▶ **Tekstgedeelte**:
Meedoen met de participatieperiode en andere activiteiten

Meedoen is belangrijk voor kinderen met een handicap. Wees creatief en betrek ze bij de Schriftteksten, gebeden en toespraakjes in de participatieperiode. Kinderen met een spraakprobleem kunnen bijvoorbeeld met behulp van plaatjes communiceren. Of sommige kinderen willen wel op het podium staan maar zijn te verlegen of onwillig om te spreken. Laat het kind dan verrukt op het podium staan terwijl een ouder de woorden uitspreekt. Het kind kan dan de plaatjes voor de toespraak vasthouden of voordoen hoe je je handen vouwt of armen over elkaar doet om te bidden.

Hier zijn enkele andere activiteiten en mogelijke aanpassingen:

  • Jeugdwerkpresentatie in de avondmaalsdienst. Een kind met een handicap heeft misschien baat bij extra hulp en flexibiliteit omdat de presentatie in de avondmaalsdienst anders is dan anders. Laat het kind meedoen met verschillende oefeningen, zodat het op de veranderingen kan inspelen. Laat het kind bijvoorbeeld naast de assistent zitten, die aanwijzingen kan geven wanneer een lied of toespraak aan bod is. Als het kind door al het geluid of de aanblik van de mensen in de zaal snel overweldigd is, laat het dan met de assistent samen ergens aan de zijkant voorin de zaal plaatsnemen. Zo kan hij of zij kleuren, een plaatjesboek lezen of even naar de gang gaan zonder de andere kinderen af te leiden. Het kind kan dan ook gewoon naar voren gaan en een toespraakje houden of meedoen met zingen, en daarna weer gaan zitten om rustig te worden. Voor een ander kind is zitten op het podium geen probleem, als het maar iets heeft om mee te friemelen of te spelen, zoals een paar paperclips of een glad steentje. Vooral kinderen die in grote groepen snel zijn afgeleid, hebben daar baat bij.

  • Participatieperiode. Als de klas van het kind iets in de participatieperiode moet doen, zorg er dan voor dat het kind met een handicap zich er ook prettig bij voelt. Als de klas een sketch opvoert, geef het kind dan ook gewoon een rol, waarbij het een kostuum draagt net als de anderen, desnoods zonder veel te hoeven zeggen. Het versterkt de onderlinge band als ze dingen met hun klasgenoten doen.

  • Extra programma’s. Als het jeugdwerk deelneemt aan een activiteit, zoals een talentenshow of een kerstprogramma, en het kind met een beperking last heeft van harde geluiden of grote drukte, laat haar of zijn klas dan als eerste optreden. Dan kunnen de ouders met het kind al dan niet naar huis gaan als het teveel dreigt te worden.

▶ **Uit te voeren opdrachten**:
1 > Som alle activiteiten op die het tekstgedeelte als aparte opsommingspunten bespreekt, met de naam waarmee elk punt opent.
2 > Herschrijf het tekstgedeelte tussen "Meedoen met de" en "om te bidden.", beide inbegrepen, waarbij je "podium" telkens vervangt door "toneel".

▶ **Getoonde gegevens**:
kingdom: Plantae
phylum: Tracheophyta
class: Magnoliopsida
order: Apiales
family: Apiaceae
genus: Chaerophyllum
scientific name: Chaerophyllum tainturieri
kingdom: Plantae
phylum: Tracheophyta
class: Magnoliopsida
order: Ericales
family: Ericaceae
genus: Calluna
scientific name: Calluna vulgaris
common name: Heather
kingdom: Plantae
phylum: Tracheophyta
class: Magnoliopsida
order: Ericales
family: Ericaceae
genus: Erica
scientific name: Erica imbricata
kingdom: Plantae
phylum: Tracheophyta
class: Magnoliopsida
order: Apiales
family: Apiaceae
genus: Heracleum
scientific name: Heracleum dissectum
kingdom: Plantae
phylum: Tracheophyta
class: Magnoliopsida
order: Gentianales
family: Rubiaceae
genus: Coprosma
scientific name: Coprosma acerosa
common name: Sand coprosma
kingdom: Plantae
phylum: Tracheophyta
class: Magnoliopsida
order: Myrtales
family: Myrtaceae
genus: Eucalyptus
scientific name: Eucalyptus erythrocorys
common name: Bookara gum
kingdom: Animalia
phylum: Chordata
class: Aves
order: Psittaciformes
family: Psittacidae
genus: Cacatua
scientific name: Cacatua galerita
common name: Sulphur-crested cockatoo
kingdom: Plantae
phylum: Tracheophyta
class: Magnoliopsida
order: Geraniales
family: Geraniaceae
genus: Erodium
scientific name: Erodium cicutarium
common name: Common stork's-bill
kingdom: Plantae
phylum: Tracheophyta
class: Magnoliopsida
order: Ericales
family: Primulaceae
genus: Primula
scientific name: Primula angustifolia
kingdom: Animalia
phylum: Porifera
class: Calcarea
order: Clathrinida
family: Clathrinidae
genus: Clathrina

▶ **Uitwerkingen**:
1 >
- Jeugdwerkpresentatie in de avondmaalsdienst
- Participatieperiode
- Extra programma's

2 >
Meedoen met de participatieperiode en andere activiteiten

Meedoen is belangrijk voor kinderen met een handicap. Wees creatief en betrek ze bij de Schriftteksten, gebeden en toespraakjes in de participatieperiode. Kinderen met een spraakprobleem kunnen bijvoorbeeld met behulp van plaatjes communiceren. Of sommige kinderen willen wel op het toneel staan maar zijn te verlegen of onwillig om te spreken. Laat het kind dan verrukt op het toneel staan terwijl een ouder de woorden uitspreekt. Het kind kan dan de plaatjes voor de toespraak vasthouden of voordoen hoe je je handen vouwt of armen over elkaar doet om te bidden.